--- Text shown ---
Indian businessman (born 1973)

Siddhartha Vikram Lal (born October 1973) is an Indian businessman. The son of businessman Vikram Lal, Siddhartha Lal is the executive chairman of Eicher Motors, a director of Eicher Goodearth and chairman and MD (Managing Director) of VE Commercial Vehicles. Lal is known for the turnaround and revival of Royal Enfield.

He received the EY Entrepreneur of the Year Award for the year 2018.

==Early life and education==
Siddhartha Vikram Lal is the son of Vikram Lal, who was the founder and chief executive officer of Eicher Motors. He has a sister, Simran Lal. Like his father, Siddhartha attended The Doon School for his secondary education. After completing his secondary education in 1994, Lal attended St. Stephen's College of the University of Delhi for a bachelor's degree in economics. Between 1996 and 1998, he attained a postgraduate diploma in mechanical engineering from Cranfield University, and a master's degree in automotive engineering from the University of Leeds in England.

==Career==
Lal, after completing his education, started working with MAN Nutzfahrzeuge AG. Before he joined Eicher Motors, his father, Vikram, sent him to Europe to interact with Royal Enfield motorcycle importers in the continent. Lal joined Eicher Motors in 1999, working in various capacities in the Eicher tractor division and he also created the company's geographic information system and maps division.
---
• What you will do:
According to the article on Siddhartha Lal, which award did he receive for the year 2018? Please answer briefly. The listing isn't needed for this.
--- Records shown ---
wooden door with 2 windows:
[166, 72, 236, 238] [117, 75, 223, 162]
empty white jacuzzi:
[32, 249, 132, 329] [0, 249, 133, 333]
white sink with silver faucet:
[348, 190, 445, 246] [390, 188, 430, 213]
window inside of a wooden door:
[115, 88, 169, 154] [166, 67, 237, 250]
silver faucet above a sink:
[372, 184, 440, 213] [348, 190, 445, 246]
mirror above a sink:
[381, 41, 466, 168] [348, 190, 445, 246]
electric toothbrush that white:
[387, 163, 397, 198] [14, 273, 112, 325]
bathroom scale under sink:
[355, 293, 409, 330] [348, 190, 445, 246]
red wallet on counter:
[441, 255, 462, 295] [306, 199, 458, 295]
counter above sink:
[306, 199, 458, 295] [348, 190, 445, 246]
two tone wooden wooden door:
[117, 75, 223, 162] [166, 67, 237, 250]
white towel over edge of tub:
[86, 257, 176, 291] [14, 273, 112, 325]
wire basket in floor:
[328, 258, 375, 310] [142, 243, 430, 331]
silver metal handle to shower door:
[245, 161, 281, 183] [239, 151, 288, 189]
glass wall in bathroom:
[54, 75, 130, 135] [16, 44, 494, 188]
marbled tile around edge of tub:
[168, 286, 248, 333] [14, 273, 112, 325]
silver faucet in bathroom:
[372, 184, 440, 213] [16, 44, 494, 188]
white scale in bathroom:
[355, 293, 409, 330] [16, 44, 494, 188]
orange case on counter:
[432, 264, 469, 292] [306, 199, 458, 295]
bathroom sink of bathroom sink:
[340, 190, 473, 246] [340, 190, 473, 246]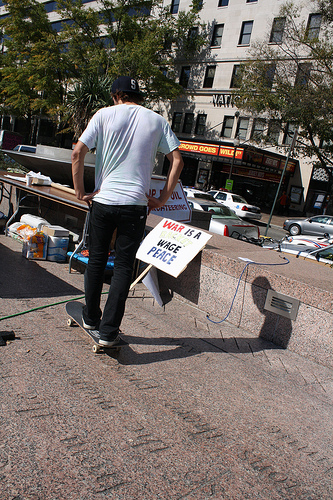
---
• Task response:
The EY Entrepreneur of the Year Award.